Survival Impact of Treatment-Related Time Intervals in Nasopharyngeal Carcinoma in the United States

Presentation: AHNS-QS-104
Topic: Radiation Therapy
Type: Quickshot
Date: Thursday, May 2, 2019
Session: 5:30 PM - 6:00 PM
Authors: Tristan Tham, MD1, Seung Jun Ahn, MS2, Sewit Teckie, MD3, Ansley Roche, MD1, Caitlin Olson, MD1, Douglas Frank, MD1, Dennis Kraus, MD1, Peter Costantino, MD1
Institution(s): 1New York Head & Neck Institute, 2Feinstein Institute of Medical Research, 3Department of Radiation Oncology - Zucker School of Medicine at Hofstra/Northwell

Importance:  Prolonged time to treatment and interruptions in radiation therapy (RT) are important considerations for physicians and patients with nasopharyngeal carcinoma (NPC). The National Comprehensive Cancer Network (NCCN) recommends RT to start within 6 weeks of diagnosis, with minimal interruptions in treatment. However, the survival impact of delayed or prolonged treatment remains unknown.

Objective: To determine if delayed or prolonged treatment-related time intervals (TRTIs) would impact survival in patients with NPC. The TRTIs investigated were duration of radiation treatment (RTd), time to radiation start (TTR), and time to chemotherapy start (TTC).

Design, Setting, and Participants:  In this observational cohort study, 3,893 patients with NPC were identified from the National Cancer Database (NCDB).

Exposures: Patients received concurrent chemoradiation (CCRT) of at least 66 cGy and radiation treatment time of at least 40 days.

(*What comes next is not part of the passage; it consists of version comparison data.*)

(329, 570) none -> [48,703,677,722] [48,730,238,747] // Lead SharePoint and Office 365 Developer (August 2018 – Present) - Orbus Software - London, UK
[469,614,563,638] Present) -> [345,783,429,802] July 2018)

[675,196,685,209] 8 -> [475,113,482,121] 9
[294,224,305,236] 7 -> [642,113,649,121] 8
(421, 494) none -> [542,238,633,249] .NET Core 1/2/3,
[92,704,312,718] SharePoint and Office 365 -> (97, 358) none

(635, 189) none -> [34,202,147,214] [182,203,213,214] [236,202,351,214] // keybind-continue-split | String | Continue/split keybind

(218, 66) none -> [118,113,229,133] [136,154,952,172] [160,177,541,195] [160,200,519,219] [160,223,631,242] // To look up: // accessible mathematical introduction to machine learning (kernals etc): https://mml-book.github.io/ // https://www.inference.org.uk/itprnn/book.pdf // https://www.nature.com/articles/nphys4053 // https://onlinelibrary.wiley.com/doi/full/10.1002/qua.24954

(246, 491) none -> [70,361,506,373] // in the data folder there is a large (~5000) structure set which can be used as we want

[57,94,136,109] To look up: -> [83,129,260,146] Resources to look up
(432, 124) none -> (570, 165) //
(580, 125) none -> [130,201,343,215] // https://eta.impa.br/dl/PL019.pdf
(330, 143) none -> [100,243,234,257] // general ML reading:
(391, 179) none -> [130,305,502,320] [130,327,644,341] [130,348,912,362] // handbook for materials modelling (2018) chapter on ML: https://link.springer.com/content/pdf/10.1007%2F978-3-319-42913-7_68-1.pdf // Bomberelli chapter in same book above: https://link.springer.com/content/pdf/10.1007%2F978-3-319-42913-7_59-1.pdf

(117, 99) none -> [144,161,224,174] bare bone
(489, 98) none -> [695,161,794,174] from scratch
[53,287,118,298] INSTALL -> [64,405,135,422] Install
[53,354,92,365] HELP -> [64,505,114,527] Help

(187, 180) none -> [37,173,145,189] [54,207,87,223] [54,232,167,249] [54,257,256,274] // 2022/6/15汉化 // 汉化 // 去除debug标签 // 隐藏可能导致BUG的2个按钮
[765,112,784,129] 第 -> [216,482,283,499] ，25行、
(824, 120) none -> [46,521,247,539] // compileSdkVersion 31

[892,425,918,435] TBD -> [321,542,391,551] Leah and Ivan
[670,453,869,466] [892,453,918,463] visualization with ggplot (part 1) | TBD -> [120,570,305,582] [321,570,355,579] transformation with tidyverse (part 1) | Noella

Main Outcomes and Measures: Separate univariable Cox regression model was used to analyze OS as a function of TRTIs, as well as for each Charlson-Deyo Score, T stage, N stage, histological type, ethnicity, age, sex, and facility type. Upon finding significance at p < 0.05, the multivariable Cox regression analysis with backward elimination was performed to yield the final prediction model. Results were considered statistically significant when p < 0.05.

Results: RTd was significantly associated with OS while not adjusting for other factors (HR: 1.006, 95%CI=1.004-1.008, p<0.0001). However, RTd was not related to OS in the multivariable analysis (p=0.1884). The TTR and TTC variables were not associated with OS in the univariable analysis (p=0.8828, p=0.8812).

Conclusions and Relevance: TRTIs were not independently associated with OS in this cohort of NPC patients in the NCDB. Current NCCN guidelines recommend radiation within 6 weeks, and thus the evidence of non-adherence has to be further investigated. Future research into the association of TRTI with other disease outcomes, such as disease-free survival (DFS) and locoregional control (LRC), is needed.